Ultimately, Kucher hopes that private builders will follow Threshold Housing's lead and recognize that cottages are not simply some quaint anachronism, but attractive and economical starter, singles, and retirement homes - just the ticket for modern homeowners looking to live small.
It requires a keen design sensibility to make cottages, such as the Ravenna Cottages built in Seattle (see main story), so inviting that people who can afford more space actually choose less.
That's where consultant Marcia Gamble Hadley, a trained architect, comes in. "What Marcia does is create a sense of magic," says John Kucher, a developer with Threshold Housing, who has worked with Ms. Hadley on two cottage-community projects.
Creating delight is essential in such projects, she says.
"Yes, I could design a small space that is really efficient, has great storage and all the electrical outlets in the right places," she observes, "but unless it catches ... a person's appetite for something delightful, something refreshing, or something calming, or something that is a treat to come home to, you miss the boat."
Her appreciation of compact design was planted in childhood, while visiting four maiden aunts who shared a large turn-of-the-century house in the Santa Barbara-Montecito region of California.
"It seemed that almost every bedroom had some sort of cubby or window seat or some sort of unique feature," she recalls. "I could literally leave the breakfast table, spend the day wandering around in all these amazing spaces, and not have to see anybody again until suppertime."
How does Hadley create that important sense of delight? Methods include varying the ceiling height or playing with its shape and using track lighting to create a picture gallery in a stairwell. In the bathroom it may be as simple as placing a storage shelf over the tub or replacing a vanity with a pedestal sink.

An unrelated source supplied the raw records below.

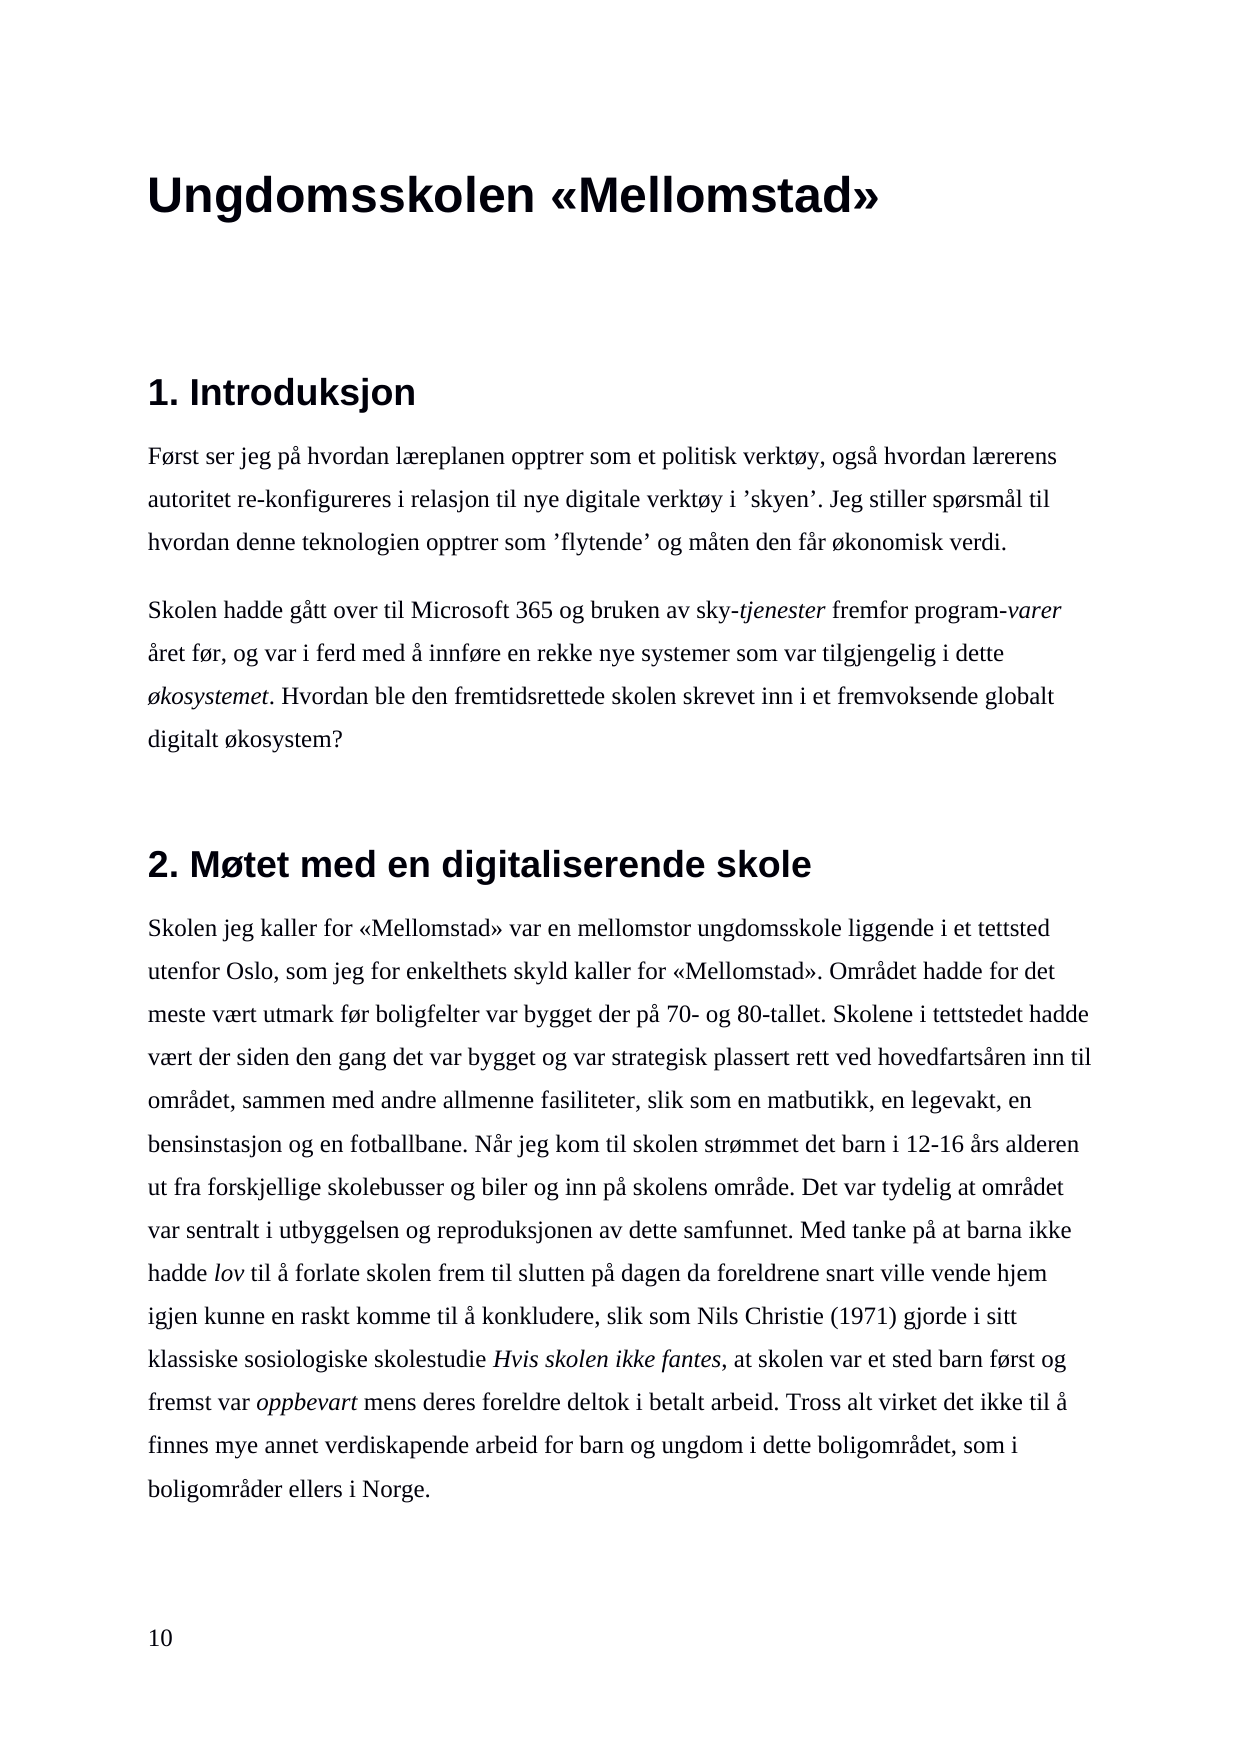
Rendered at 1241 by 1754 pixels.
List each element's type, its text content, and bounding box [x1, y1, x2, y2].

subtitle Ungdomsskolen «Mellomstad» [148, 165, 1092, 223]
text Skolen jeg kaller for «Mellomstad» var en mellomstor ungdomsskole liggende i et tettsted utenfor Oslo, som jeg for enkelthets skyld kaller for «Mellomstad». Området hadde for det meste vært utmark før boligfelter var bygget der på 70- og 80-tallet. Skolene i tettstedet hadde vært der siden den gang det var bygget og var strategisk plassert rett ved hovedfartsåren inn til området, sammen med andre allmenne fasiliteter, slik som en matbutikk, en legevakt, en bensinstasjon og en fotballbane. Når jeg kom til skolen strømmet det barn i 12-16 års alderen ut fra forskjellige skolebusser og biler og inn på skolens område. Det var tydelig at området var sentralt i utbyggelsen og reproduksjonen av dette samfunnet. Med tanke på at barna ikke hadde lov til å forlate skolen frem til slutten på dagen da foreldrene snart ville vende hjem igjen kunne en raskt komme til å konkludere, slik som Nils Christie (1971) gjorde i sitt klassiske sosiologiske skolestudie Hvis skolen ikke fantes, at skolen var et sted barn først og fremst var oppbevart mens deres foreldre deltok i betalt arbeid. Tross alt virket det ikke til å finnes mye annet verdiskapende arbeid for barn og ungdom i dette boligområdet, som i boligområder ellers i Norge. [148, 913, 1092, 1502]
subtitle 1. Introduksjon [148, 370, 1092, 413]
text Skolen hadde gått over til Microsoft 365 og bruken av sky-tjenester fremfor program-varer året før, og var i ferd med å innføre en rekke nye systemer som var tilgjengelig i dette økosystemet. Hvordan ble den fremtidsrettede skolen skrevet inn i et fremvoksende globalt digitalt økosystem? [148, 595, 1092, 753]
subtitle 2. Møtet med en digitaliserende skole [148, 843, 1092, 886]
text Først ser jeg på hvordan læreplanen opptrer som et politisk verktøy, også hvordan lærerens autoritet re-konfigureres i relasjon til nye digitale verktøy i ’skyen’. Jeg stiller spørsmål til hvordan denne teknologien opptrer som ’flytende’ og måten den får økonomisk verdi. [148, 441, 1092, 556]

"Vanities make things feel cramped," she says. "Pedestal sinks open up the floor area so you can use some pretty flooring to make it look a little more like a hotel or resort."
Cottage buyers often are single, and market studies show that security, privacy, and community are important to them. Residents also want a sense of connection and a means of interacting, even if in limited ways.
At the Pine Street Cottages, Hadley says, a shared courtyard gives the homeowners a "stage set" for casual exchanges. The entry gate was intentionally designed to make noise so people on their trellised porches can look up and make eye contact. There's also a garden where residents can pick flowers, strawberries, and herbs. It invites neighbors to share this common space.
"The whole point was we needed to use the site to create a little relationship among the 10 people living there," Hadley says. After three months, a resident said he'd gotten to know his neighbors better than he'd done in two or three years at a traditional condo complex.
As for the future of cottage-style houses, Hadley doesn't expect them to increase by leaps and bounds. "I think it's going to be slower, very persistent, sort of like a morning glory in your garden," she says.
"Rather than a fad, I think [small homes] are a bellwether, because living more densely is not only a responsible thing to do environmentally and economically, but it also creates more of a sense of togetherness and social responsibility - and a cultural fabric that people who are tired of being isolated will find pleasing."